▸ YOUR ASSIGNMENT
Word for word, output the data, with none of its pictures.

(Records from a data source)
*** Begin section ***
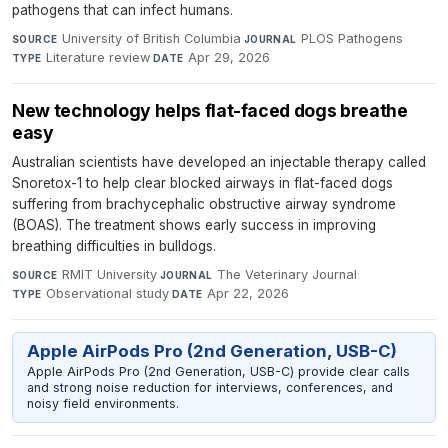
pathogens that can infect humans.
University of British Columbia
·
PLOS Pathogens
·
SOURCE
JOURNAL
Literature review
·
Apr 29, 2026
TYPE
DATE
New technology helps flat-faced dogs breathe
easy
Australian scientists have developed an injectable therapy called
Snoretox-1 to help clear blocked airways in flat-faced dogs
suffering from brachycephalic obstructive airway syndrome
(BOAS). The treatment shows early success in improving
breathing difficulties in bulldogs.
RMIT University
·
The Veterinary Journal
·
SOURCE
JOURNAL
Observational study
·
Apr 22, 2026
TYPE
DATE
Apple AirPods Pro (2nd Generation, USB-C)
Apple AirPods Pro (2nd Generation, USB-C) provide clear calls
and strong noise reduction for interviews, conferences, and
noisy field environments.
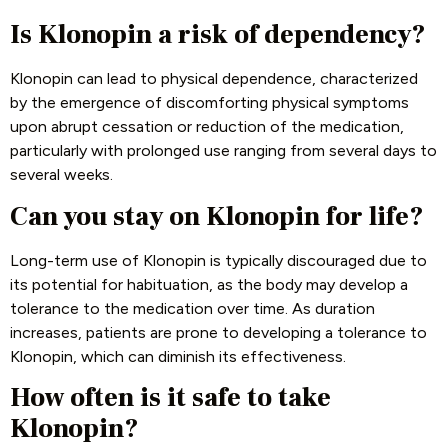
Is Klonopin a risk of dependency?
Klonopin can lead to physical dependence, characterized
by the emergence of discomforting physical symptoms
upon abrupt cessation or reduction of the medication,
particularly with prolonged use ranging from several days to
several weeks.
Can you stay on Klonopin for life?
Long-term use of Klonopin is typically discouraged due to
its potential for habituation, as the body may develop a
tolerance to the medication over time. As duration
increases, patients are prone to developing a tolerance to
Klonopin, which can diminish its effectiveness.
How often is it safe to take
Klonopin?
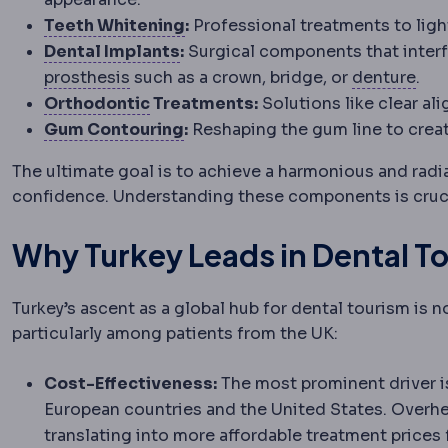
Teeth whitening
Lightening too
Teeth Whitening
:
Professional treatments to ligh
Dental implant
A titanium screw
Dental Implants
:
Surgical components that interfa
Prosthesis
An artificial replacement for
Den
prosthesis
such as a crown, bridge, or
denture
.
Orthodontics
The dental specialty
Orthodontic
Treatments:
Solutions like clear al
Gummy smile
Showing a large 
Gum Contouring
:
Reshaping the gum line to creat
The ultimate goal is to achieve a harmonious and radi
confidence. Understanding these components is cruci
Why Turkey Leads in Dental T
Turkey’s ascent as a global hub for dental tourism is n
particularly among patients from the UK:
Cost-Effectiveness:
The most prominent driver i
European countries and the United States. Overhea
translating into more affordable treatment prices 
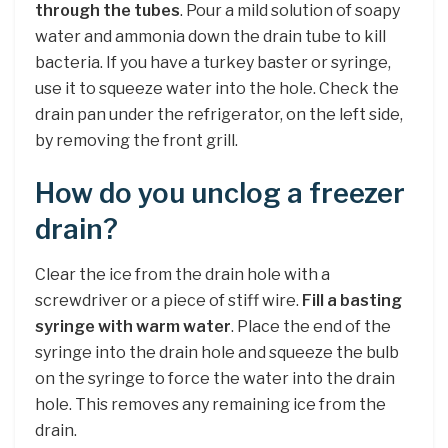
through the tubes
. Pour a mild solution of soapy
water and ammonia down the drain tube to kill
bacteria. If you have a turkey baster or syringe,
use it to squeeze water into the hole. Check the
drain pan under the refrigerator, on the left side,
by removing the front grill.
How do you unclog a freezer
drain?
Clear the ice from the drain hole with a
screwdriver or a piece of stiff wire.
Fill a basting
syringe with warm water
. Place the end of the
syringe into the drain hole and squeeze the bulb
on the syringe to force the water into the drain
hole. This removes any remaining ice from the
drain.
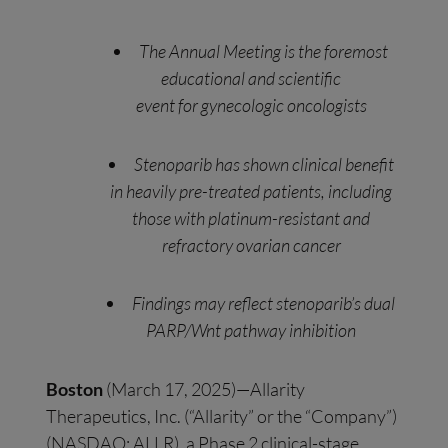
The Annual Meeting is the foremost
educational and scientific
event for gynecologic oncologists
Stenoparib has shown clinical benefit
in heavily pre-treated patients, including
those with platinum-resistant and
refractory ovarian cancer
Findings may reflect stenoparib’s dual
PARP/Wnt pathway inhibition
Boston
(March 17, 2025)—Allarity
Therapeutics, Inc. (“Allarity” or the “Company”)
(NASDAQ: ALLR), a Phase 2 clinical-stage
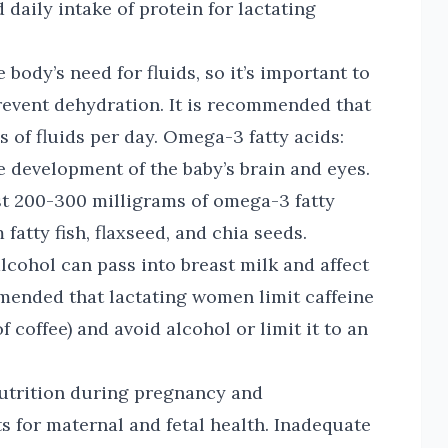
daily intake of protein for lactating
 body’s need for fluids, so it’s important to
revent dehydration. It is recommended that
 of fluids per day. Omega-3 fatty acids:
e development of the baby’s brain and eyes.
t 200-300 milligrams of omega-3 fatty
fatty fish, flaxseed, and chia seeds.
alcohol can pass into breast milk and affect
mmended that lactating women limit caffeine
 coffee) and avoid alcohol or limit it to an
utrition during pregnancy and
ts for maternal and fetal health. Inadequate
*** End section ***
▸ REPLY
pathogens that can infect humans.
University of British Columbia
·
PLOS Pathogens
·
SOURCE
JOURNAL
Literature review
·
Apr 29, 2026
TYPE
DATE
New technology helps flat-faced dogs breathe
easy
Australian scientists have developed an injectable therapy called
Snoretox-1 to help clear blocked airways in flat-faced dogs
suffering from brachycephalic obstructive airway syndrome
(BOAS). The treatment shows early success in improving
breathing difficulties in bulldogs.
RMIT University
·
The Veterinary Journal
·
SOURCE
JOURNAL
Observational study
·
Apr 22, 2026
TYPE
DATE
Apple AirPods Pro (2nd Generation, USB-C)
Apple AirPods Pro (2nd Generation, USB-C) provide clear calls
and strong noise reduction for interviews, conferences, and
noisy field environments.
Is Klonopin a risk of dependency?
Klonopin can lead to physical dependence, characterized
by the emergence of discomforting physical symptoms
upon abrupt cessation or reduction of the medication,
particularly with prolonged use ranging from several days to
several weeks.
Can you stay on Klonopin for life?
Long-term use of Klonopin is typically discouraged due to
its potential for habituation, as the body may develop a
tolerance to the medication over time. As duration
increases, patients are prone to developing a tolerance to
Klonopin, which can diminish its effectiveness.
How often is it safe to take
Klonopin?
Teeth whitening
Lightening too
Teeth Whitening
:
Professional treatments to ligh
Dental implant
A titanium screw
Dental Implants
:
Surgical components that interfa
Prosthesis
An artificial replacement for
Den
prosthesis
such as a crown, bridge, or
denture
.
Orthodontics
The dental specialty
Orthodontic
Treatments:
Solutions like clear al
Gummy smile
Showing a large 
Gum Contouring
:
Reshaping the gum line to creat
The ultimate goal is to achieve a harmonious and radi
confidence. Understanding these components is cruci
Why Turkey Leads in Dental T
Turkey’s ascent as a global hub for dental tourism is n
particularly among patients from the UK:
Cost-Effectiveness:
The most prominent driver i
European countries and the United States. Overhea
translating into more affordable treatment prices 
through the tubes
. Pour a mild solution of soapy
water and ammonia down the drain tube to kill
bacteria. If you have a turkey baster or syringe,
use it to squeeze water into the hole. Check the
drain pan under the refrigerator, on the left side,
by removing the front grill.
How do you unclog a freezer
drain?
Clear the ice from the drain hole with a
screwdriver or a piece of stiff wire.
Fill a basting
syringe with warm water
. Place the end of the
syringe into the drain hole and squeeze the bulb
on the syringe to force the water into the drain
hole. This removes any remaining ice from the
drain.
The Annual Meeting is the foremost
educational and scientific
event for gynecologic oncologists
Stenoparib has shown clinical benefit
in heavily pre-treated patients, including
those with platinum-resistant and
refractory ovarian cancer
Findings may reflect stenoparib’s dual
PARP/Wnt pathway inhibition
Boston
(March 17, 2025)—Allarity
Therapeutics, Inc. (“Allarity” or the “Company”)
(NASDAQ: ALLR), a Phase 2 clinical-stage
daily intake of protein for lactating
 body’s need for fluids, so it’s important to
revent dehydration. It is recommended that
 of fluids per day. Omega-3 fatty acids:
e development of the baby’s brain and eyes.
t 200-300 milligrams of omega-3 fatty
fatty fish, flaxseed, and chia seeds.
alcohol can pass into breast milk and affect
mmended that lactating women limit caffeine
 coffee) and avoid alcohol or limit it to an
utrition during pregnancy and
ts for maternal and fetal health. Inadequate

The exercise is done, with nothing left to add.